**What is expected:** Beginning with the opening line, set down each line of the material below exactly, stopping once the line with "8. Closely monitor" is done.

**Task material:**

^^^^^^^^

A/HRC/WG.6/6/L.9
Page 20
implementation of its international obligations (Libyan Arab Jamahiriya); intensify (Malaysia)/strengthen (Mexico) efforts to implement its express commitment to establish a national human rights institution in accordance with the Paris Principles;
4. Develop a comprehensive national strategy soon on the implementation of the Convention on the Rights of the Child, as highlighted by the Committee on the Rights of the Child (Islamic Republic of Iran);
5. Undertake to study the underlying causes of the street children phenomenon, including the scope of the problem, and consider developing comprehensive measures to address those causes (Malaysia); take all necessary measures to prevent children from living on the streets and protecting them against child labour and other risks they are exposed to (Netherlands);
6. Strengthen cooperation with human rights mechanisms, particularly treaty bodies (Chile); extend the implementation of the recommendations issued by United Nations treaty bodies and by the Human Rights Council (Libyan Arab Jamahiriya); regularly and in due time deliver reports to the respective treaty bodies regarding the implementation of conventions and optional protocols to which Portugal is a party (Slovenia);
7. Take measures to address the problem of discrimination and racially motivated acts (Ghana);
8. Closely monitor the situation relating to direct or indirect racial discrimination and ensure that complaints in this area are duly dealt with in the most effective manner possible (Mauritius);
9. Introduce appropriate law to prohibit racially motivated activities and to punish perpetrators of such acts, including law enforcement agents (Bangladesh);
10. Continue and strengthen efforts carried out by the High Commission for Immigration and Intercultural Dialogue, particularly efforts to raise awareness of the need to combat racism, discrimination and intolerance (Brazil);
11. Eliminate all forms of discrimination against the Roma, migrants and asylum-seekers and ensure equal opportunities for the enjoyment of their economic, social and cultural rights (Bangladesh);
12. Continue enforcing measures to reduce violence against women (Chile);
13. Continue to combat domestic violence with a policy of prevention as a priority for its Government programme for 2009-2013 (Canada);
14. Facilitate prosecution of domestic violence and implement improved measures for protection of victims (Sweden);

^^^^^^^^

**Task result:**
A/HRC/WG.6/6/L.9
Page 20
implementation of its international obligations (Libyan Arab Jamahiriya); intensify (Malaysia)/strengthen (Mexico) efforts to implement its express commitment to establish a national human rights institution in accordance with the Paris Principles;
4. Develop a comprehensive national strategy soon on the implementation of the Convention on the Rights of the Child, as highlighted by the Committee on the Rights of the Child (Islamic Republic of Iran);
5. Undertake to study the underlying causes of the street children phenomenon, including the scope of the problem, and consider developing comprehensive measures to address those causes (Malaysia); take all necessary measures to prevent children from living on the streets and protecting them against child labour and other risks they are exposed to (Netherlands);
6. Strengthen cooperation with human rights mechanisms, particularly treaty bodies (Chile); extend the implementation of the recommendations issued by United Nations treaty bodies and by the Human Rights Council (Libyan Arab Jamahiriya); regularly and in due time deliver reports to the respective treaty bodies regarding the implementation of conventions and optional protocols to which Portugal is a party (Slovenia);
7. Take measures to address the problem of discrimination and racially motivated acts (Ghana);
8. Closely monitor the situation relating to direct or indirect racial discrimination and ensure that complaints in this area are duly dealt with in the most effective manner possible (Mauritius);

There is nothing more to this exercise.